EXTRACT
-- Opening Marker --
By Anupum Pant
Things absorbing water from the air is nothing new. Hygroscopic substances – or substances which have ability to attract and hold water molecules from the surrounding environment – have always been around. Coffee powder for instance is one great example – leave the dry coffee powder in the open and it will turn into a mushy matter within hours. Thanks to the moisture present in the air that it absorbs.
Hygroscopy in Nature
In the nature too, hygroscopy – the ability to extract water from thin air – has some peculiar functions. One fantastic example is the seed of the needle-and-Thread grass. This seed, with the help of a hygroscopic awn attached to it, can twist and untwist the screw like structure by releasing and absorbing moisture from the air. This way, it is able to dig its way into the ground. But that’s just one of the many examples of how hygroscopy is all around us. Here’s another one…
Thorny devil – an Australian lizard – lives in the arid scrubland and desert that covers most of central Australia. It has a hard time finding water in this dry place. So, blessed by the evolutionary forces of nature, the lizard has developed tiny hygroscopic channels between the spines on its back. These channels, working in tandem with a capillary action mechanism, are able to draw water from the air. Then their precise design makes the water move into the mouth of the lizard. Fascinating!
-- Closing Marker --
WHAT YOU SHOULD DO
Copy out the hygroscopy text word for word, in full, from the byline to the last line.

EXTRACTED DATA
-- Opening Marker --
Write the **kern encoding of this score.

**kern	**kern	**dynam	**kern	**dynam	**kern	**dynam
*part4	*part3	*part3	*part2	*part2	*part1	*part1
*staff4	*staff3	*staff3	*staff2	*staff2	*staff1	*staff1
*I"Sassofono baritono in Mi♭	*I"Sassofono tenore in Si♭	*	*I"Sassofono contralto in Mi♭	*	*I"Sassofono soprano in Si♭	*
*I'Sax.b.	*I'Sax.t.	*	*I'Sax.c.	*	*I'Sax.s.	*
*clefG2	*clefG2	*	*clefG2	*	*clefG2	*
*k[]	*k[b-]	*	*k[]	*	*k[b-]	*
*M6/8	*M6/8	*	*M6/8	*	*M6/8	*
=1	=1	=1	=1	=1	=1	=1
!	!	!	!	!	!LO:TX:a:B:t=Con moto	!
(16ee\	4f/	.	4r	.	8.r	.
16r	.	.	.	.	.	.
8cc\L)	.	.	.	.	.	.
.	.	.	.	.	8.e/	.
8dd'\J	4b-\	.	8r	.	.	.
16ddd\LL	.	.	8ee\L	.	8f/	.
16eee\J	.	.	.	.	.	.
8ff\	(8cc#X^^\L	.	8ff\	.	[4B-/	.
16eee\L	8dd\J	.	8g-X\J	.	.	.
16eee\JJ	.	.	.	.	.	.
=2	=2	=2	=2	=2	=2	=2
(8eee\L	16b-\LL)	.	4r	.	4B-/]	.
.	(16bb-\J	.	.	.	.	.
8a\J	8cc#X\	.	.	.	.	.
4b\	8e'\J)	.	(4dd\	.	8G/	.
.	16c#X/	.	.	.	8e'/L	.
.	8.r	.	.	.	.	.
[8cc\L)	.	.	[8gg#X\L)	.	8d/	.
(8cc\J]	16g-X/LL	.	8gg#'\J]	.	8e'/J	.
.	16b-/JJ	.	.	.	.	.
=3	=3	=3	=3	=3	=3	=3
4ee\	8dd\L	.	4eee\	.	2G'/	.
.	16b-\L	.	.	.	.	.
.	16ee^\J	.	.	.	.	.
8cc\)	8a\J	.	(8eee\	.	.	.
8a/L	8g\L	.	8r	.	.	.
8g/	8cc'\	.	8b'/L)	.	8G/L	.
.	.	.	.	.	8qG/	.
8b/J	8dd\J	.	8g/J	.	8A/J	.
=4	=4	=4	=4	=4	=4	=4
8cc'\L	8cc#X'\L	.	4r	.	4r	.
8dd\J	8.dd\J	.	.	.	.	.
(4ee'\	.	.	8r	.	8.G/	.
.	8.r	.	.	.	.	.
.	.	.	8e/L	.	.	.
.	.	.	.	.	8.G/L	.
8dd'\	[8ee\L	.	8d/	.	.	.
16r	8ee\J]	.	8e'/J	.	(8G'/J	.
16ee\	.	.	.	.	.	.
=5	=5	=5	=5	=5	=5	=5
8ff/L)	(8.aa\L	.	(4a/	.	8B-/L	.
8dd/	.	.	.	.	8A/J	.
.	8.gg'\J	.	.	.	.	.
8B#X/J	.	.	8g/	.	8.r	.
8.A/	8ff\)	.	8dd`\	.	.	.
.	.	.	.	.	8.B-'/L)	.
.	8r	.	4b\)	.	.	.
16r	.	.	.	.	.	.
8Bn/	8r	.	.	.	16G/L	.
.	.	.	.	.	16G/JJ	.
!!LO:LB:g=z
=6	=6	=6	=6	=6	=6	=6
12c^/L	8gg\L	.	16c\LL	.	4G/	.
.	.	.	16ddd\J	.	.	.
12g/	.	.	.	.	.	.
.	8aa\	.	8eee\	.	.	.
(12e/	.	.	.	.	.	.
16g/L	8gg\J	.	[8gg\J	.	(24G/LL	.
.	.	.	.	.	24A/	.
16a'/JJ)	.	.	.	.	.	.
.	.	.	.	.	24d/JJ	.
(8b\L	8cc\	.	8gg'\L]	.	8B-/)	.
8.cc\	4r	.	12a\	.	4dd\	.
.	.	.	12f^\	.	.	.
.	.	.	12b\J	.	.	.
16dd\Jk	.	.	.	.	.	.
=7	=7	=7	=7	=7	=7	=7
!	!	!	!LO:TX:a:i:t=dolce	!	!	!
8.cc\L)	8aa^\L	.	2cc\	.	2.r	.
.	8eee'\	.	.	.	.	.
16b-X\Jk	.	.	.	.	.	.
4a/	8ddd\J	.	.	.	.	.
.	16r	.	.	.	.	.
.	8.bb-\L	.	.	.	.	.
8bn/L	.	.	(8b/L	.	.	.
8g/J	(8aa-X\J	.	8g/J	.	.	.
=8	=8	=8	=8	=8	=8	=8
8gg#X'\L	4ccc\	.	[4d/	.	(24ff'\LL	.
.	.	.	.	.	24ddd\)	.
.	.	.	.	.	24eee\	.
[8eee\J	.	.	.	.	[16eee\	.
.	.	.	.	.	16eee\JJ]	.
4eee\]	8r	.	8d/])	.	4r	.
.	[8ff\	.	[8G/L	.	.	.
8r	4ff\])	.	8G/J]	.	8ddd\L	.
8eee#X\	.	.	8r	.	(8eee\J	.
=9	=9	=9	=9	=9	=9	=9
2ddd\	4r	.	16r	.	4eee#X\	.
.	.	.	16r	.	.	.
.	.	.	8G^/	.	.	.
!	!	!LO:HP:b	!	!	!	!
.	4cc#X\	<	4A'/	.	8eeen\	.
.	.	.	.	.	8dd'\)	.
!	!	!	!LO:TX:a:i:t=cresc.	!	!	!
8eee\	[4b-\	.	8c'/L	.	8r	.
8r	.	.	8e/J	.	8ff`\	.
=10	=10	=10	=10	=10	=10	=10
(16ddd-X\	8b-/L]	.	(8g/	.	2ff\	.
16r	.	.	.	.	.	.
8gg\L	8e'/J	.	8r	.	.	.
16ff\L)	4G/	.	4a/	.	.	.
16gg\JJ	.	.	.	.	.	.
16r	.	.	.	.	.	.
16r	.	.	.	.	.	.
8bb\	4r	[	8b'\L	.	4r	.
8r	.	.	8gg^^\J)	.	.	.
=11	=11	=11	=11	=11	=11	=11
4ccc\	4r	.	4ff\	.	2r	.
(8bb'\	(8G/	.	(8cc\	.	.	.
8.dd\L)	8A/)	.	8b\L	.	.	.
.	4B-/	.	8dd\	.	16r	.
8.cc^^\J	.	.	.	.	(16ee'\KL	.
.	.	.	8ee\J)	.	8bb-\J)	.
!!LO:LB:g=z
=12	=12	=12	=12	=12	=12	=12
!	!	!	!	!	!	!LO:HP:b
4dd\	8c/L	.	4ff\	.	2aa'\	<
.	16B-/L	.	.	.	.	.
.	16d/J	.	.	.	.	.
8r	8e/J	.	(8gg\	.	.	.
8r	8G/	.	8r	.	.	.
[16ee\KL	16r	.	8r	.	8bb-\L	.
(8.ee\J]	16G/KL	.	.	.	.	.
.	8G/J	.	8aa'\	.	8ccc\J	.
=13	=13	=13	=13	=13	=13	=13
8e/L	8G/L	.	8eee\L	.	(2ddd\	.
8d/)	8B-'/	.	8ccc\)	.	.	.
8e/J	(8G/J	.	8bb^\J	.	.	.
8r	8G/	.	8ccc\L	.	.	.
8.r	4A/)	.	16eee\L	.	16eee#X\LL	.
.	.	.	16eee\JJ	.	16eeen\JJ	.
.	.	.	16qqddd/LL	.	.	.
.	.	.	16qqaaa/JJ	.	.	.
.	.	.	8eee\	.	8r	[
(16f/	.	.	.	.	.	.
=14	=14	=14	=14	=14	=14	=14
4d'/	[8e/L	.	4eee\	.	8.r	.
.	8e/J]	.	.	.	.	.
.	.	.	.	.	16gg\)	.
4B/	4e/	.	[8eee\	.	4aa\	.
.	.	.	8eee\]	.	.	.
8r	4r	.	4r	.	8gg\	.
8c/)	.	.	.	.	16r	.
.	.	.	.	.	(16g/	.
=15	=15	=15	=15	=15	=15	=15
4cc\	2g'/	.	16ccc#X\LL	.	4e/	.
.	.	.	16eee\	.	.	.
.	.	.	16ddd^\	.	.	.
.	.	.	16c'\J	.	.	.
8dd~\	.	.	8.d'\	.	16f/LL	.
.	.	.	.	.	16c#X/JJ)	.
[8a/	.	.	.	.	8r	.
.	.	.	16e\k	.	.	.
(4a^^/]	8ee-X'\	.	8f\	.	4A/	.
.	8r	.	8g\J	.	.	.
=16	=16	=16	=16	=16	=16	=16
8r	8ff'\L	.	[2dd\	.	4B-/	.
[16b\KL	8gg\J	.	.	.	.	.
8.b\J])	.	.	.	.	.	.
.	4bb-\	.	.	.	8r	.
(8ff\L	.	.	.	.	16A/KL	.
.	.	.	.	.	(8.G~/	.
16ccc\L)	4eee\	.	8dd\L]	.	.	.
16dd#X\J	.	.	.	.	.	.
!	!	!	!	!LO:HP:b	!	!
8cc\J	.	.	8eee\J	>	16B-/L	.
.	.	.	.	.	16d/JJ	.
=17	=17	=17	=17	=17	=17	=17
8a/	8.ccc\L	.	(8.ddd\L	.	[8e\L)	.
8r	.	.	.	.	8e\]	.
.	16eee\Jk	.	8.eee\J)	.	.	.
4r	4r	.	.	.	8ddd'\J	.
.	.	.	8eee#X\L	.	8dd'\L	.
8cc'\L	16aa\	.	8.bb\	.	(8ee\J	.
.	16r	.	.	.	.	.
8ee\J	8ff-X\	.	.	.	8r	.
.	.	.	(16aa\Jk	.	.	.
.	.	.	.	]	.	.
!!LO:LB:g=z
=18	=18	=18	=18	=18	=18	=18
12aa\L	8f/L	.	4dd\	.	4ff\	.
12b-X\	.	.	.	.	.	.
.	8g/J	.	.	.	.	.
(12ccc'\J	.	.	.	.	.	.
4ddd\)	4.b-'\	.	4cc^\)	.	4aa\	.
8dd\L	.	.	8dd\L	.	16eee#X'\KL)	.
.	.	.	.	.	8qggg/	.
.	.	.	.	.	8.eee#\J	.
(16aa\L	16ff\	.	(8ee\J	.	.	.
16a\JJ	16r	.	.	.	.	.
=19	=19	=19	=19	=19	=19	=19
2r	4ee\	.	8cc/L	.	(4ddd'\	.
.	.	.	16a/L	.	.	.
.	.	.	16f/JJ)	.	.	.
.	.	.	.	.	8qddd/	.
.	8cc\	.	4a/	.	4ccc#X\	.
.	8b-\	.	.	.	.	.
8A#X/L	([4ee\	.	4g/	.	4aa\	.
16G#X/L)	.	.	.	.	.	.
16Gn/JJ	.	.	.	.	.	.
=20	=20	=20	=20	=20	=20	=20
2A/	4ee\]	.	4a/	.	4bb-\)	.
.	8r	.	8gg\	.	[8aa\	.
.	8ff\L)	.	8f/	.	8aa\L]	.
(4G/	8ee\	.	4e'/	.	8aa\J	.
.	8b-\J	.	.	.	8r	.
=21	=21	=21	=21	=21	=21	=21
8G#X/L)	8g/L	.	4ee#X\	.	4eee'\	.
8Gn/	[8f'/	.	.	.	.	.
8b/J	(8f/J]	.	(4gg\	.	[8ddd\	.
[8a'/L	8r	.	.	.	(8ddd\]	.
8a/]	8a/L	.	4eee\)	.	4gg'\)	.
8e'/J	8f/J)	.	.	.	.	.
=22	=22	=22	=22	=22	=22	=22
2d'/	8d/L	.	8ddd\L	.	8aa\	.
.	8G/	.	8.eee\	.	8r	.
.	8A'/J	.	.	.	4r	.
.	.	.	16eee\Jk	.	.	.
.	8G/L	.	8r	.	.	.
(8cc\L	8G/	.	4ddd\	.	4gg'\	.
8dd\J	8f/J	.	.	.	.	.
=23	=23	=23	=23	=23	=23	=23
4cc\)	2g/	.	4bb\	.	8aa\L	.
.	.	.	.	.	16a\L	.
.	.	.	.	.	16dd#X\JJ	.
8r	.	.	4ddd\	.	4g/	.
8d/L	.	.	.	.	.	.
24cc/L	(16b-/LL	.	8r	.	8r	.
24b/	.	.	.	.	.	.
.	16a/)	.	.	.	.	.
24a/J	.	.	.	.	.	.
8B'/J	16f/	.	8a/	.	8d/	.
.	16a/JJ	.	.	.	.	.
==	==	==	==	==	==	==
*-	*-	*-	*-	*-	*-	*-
-- Closing Marker --
EXPECTED ANSWER
By Anupum Pant
Things absorbing water from the air is nothing new. Hygroscopic substances – or substances which have ability to attract and hold water molecules from the surrounding environment – have always been around. Coffee powder for instance is one great example – leave the dry coffee powder in the open and it will turn into a mushy matter within hours. Thanks to the moisture present in the air that it absorbs.
Hygroscopy in Nature
In the nature too, hygroscopy – the ability to extract water from thin air – has some peculiar functions. One fantastic example is the seed of the needle-and-Thread grass. This seed, with the help of a hygroscopic awn attached to it, can twist and untwist the screw like structure by releasing and absorbing moisture from the air. This way, it is able to dig its way into the ground. But that’s just one of the many examples of how hygroscopy is all around us. Here’s another one…
Thorny devil – an Australian lizard – lives in the arid scrubland and desert that covers most of central Australia. It has a hard time finding water in this dry place. So, blessed by the evolutionary forces of nature, the lizard has developed tiny hygroscopic channels between the spines on its back. These channels, working in tandem with a capillary action mechanism, are able to draw water from the air. Then their precise design makes the water move into the mouth of the lizard. Fascinating!